In the 1980s, however, some economists waged a campaign against the government’s use of antitrust laws to restrain corporate monopolies. At the same time, other economists cast trade organizations—from those representing taxi drivers to those representing health care professionals—as colluding and anticompetitive. This mind-set resonated in other circles as well, which argued that certain professionals, including lawyers and physicians, were charging too much for their services and needed to be reined in.3

These forces combined to turn up the dial on the corporatization of health care and begot the mega-insurers and hospital networks that dominate the health care landscape today. In fact, by 2013, the four largest insurers in the U.S. controlled 76 percent of insurance market.4 Payor consolidation has been greatest at the state and local level, and in some locations a single insurer controls more than 90 percent of the commercial health care market.5

To more effectively negotiate with insurers, many hospital networks have merged and, in the process, pushed private practice physicians out of business because, unlike hospitals, physicians are unable to engage in collective bargaining.
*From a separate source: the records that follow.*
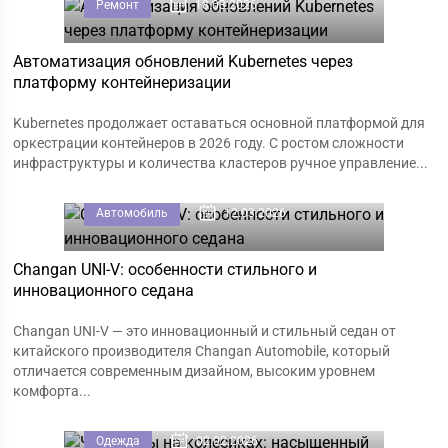
Ремонт
18.03.2026
Автоматизация обновлений Kubernetes через
платформу контейнеризации
Kubernetes продолжает оставаться основной платформой для
оркестрации контейнеров в 2026 году. С ростом сложности
инфраструктуры и количества кластеров ручное управление...
Автомобиль
12.03.2026
Changan UNI-V: особенности стильного и
инновационного седана
Changan UNI-V — это инновационный и стильный седан от
китайского производителя Changan Automobile, который
отличается современным дизайном, высоким уровнем
комфорта...
Одежда
02.02.2026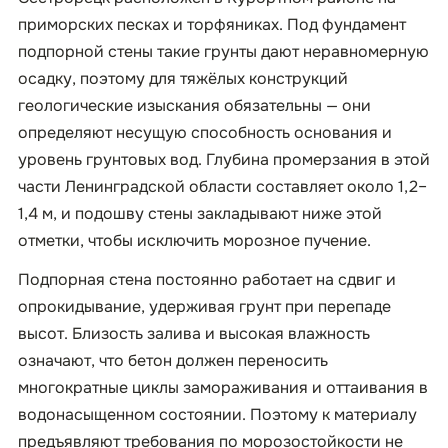
приморских песках и торфяниках. Под фундамент
подпорной стены такие грунты дают неравномерную
осадку, поэтому для тяжёлых конструкций
геологические изыскания обязательны — они
определяют несущую способность основания и
уровень грунтовых вод. Глубина промерзания в этой
части Ленинградской области составляет около 1,2–
1,4 м, и подошву стены закладывают ниже этой
отметки, чтобы исключить морозное пучение.
Подпорная стена постоянно работает на сдвиг и
опрокидывание, удерживая грунт при перепаде
высот. Близость залива и высокая влажность
означают, что бетон должен переносить
многократные циклы замораживания и оттаивания в
водонасыщенном состоянии. Поэтому к материалу
предъявляют требования по морозостойкости не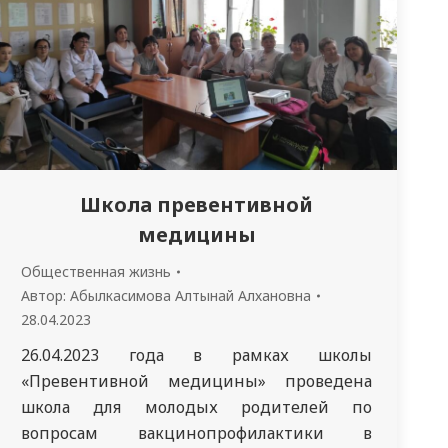
Школа превентивной
медицины
Общественная жизнь
Автор:
Абылкасимова Алтынай Алхановна
28.04.2023
26.04.2023 года в рамках школы
«Превентивной медицины» проведена
школа для молодых родителей по
вопросам вакцинопрофилактики в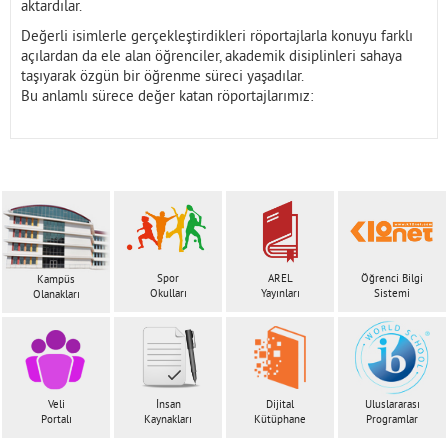
aktardılar.
Değerli isimlerle gerçekleştirdikleri röportajlarla konuyu farklı
açılardan da ele alan öğrenciler, akademik disiplinleri sahaya
taşıyarak özgün bir öğrenme süreci yaşadılar.
Bu anlamlı sürece değer katan röportajlarımız:
Spor
AREL
Öğrenci Bilgi
Kampüs
Okulları
Yayınları
Sistemi
Olanakları
Veli
İnsan
Dijital
Uluslararası
Portalı
Kaynakları
Kütüphane
Programlar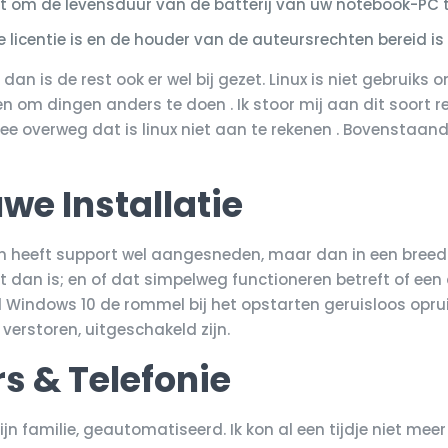
om de levensduur van de batterij van uw notebook-PC t
 licentie is en de houder van de auteursrechten bereid i
dan is de rest ook er wel bij gezet. Linux is niet gebrui
om dingen anders te doen . Ik stoor mij aan dit soort re
 mee overweg dat is linux niet aan te rekenen . Bovenstaan
we Installatie
eeft support wel aangesneden, maar dan in een breed in
 dan is; en of dat simpelweg functioneren betreft of een
l Windows 10 de rommel bij het opstarten geruisloos opruim
erstoren, uitgeschakeld zijn.
s & Telefonie
mijn familie, geautomatiseerd. Ik kon al een tijdje niet m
The FTC and the Department of Justice (DOJ) view collaborative negotiations between physicians as price-fixing and, therefore, illegal per se under the Sherman Act. Hence, private practice surgeons have found themselves in a “take it or leave it” position at the negotiating table.

The College’s proposal

To respond to these concerns, the ACS Division of Advocacy and Health Policy (DAHP), under the leadership of Patrick V. Bailey, MD, MLS, FACS, Medical Director, Advocacy, is crafting model state legislation that would permit private practice surgeons to jointly negotiate with payors, increase physicians’ bargaining power, and allow collaboration-driven innovation. This legislation would be introduced at the state level because, under the State Action Immunity Doctrine, established in the 1943 Supreme Court ruling on Parker v. Brown, anticompetitive action that is sanctioned and overseen by a state is immune from federal antitrust law.
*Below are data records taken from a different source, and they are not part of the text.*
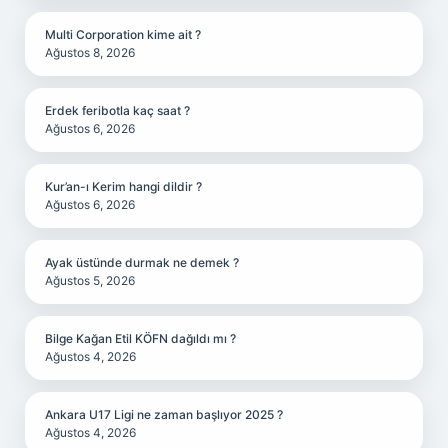
Multi Corporation kime ait ?
Ağustos 8, 2026
Erdek feribotla kaç saat ?
Ağustos 6, 2026
Kur’an-ı Kerim hangi dildir ?
Ağustos 6, 2026
Ayak üstünde durmak ne demek ?
Ağustos 5, 2026
Bilge Kağan Etil KÖFN dağıldı mı ?
Ağustos 4, 2026
Ankara U17 Ligi ne zaman başlıyor 2025 ?
Ağustos 4, 2026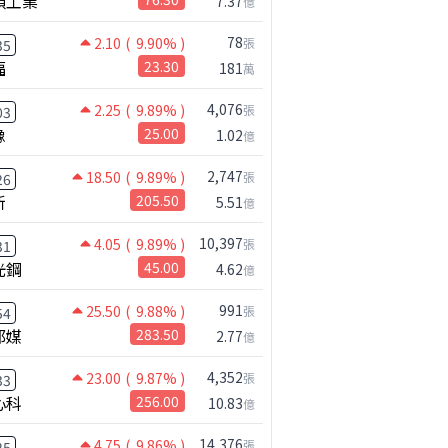
碩工業
7.37
億
78
2.10
( 9.90% )
張
35
福
23.30
181
萬
4,076
2.25
( 9.89% )
張
03
橡
25.00
1.02
億
2,747
18.50
( 9.89% )
張
26
新
205.50
5.51
億
10,397
4.05
( 9.89% )
張
31
光鋼
45.00
4.62
億
991
25.50
( 9.88% )
張
54
邦媒
283.50
2.77
億
4,352
23.00
( 9.87% )
張
33
心科
256.00
10.83
億
14,376
4.75
( 9.86% )
張
25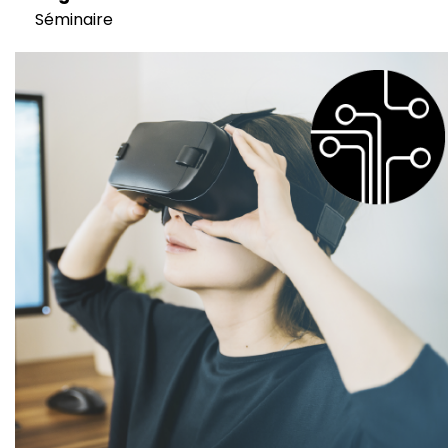
Séminaire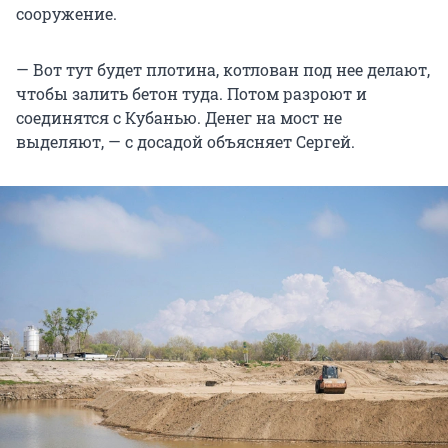
сооружение.
— Вот тут будет плотина, котлован под нее делают,
чтобы залить бетон туда. Потом разроют и
соединятся с Кубанью. Денег на мост не
выделяют, — с досадой объясняет Сергей.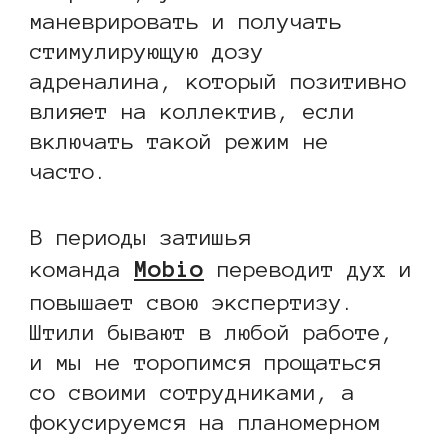
маневрировать и получать
стимулирующую дозу
адреналина, который позитивно
влияет на коллектив, если
включать такой режим не
часто.
В периоды затишья
Mobio
команда
переводит дух и
повышает свою экспертизу.
Штили бывают в любой работе,
и мы не торопимся прощаться
со своими сотрудниками, а
фокусируемся на планомерном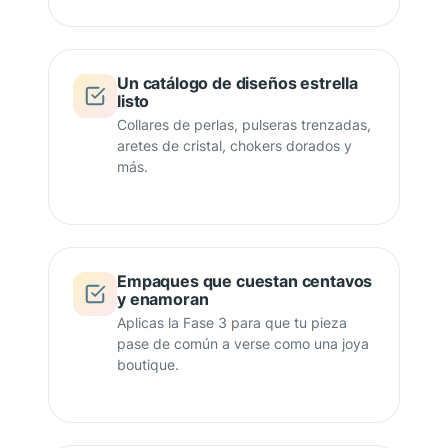
Un catálogo de diseños estrella
listo
Collares de perlas, pulseras trenzadas,
aretes de cristal, chokers dorados y
más.
Empaques que cuestan centavos
y enamoran
Aplicas la Fase 3 para que tu pieza
pase de común a verse como una joya
boutique.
The ACS model legislation has been carefully drafted to comply with the State Action Immunity Doctrine, but to pass joint contracting legislation, the College will need to identify state legislators who are willing to champion the bill. State chapters will likely need to work closely with the DAHP to hire lobbyists and political consultants to counter what we anticipate will be strong resistance from the insurance and hospital industries. In addition, the College anticipates that the FTC and DOJ will likely challenge the state laws in federal court.

This battle will be hard fought and will require the active involvement of all ACS members who are committed to improving the position of private practice in today’s concentrated health care marketplace. The ACS leadership will be calling upon each of you to assist in this effort to preserve your ability to remain competitive and provide quality care to your patients. Together, we can turn the dial in favor of private practice.


References

  1. Russell TR. What is the future of surgery? Arch Surg. 2003;38(8):825-831.
  2. Sherman Anti-Trust Act, July 2, 1890. Enrolled Acts and Resolutions of Congress, 1789-1992; General Records of the U.S. Government; Record Group 11. Washington, DC; National Archives.
  3. Longman P. The case for small-business collusion. Washington Monthly. Available at: https://washingtonmonthly.com/magazine/november-december-2018/the-case-for-small-business-collusion/. Accessed April 1, 2019.
  4. American Medical Association. Competition in health insurance 2018. Available at: www.ama-assn.org/delivering-care/patient-support-advocacy/competition-health-insurance-research. Accessed April 1, 2019.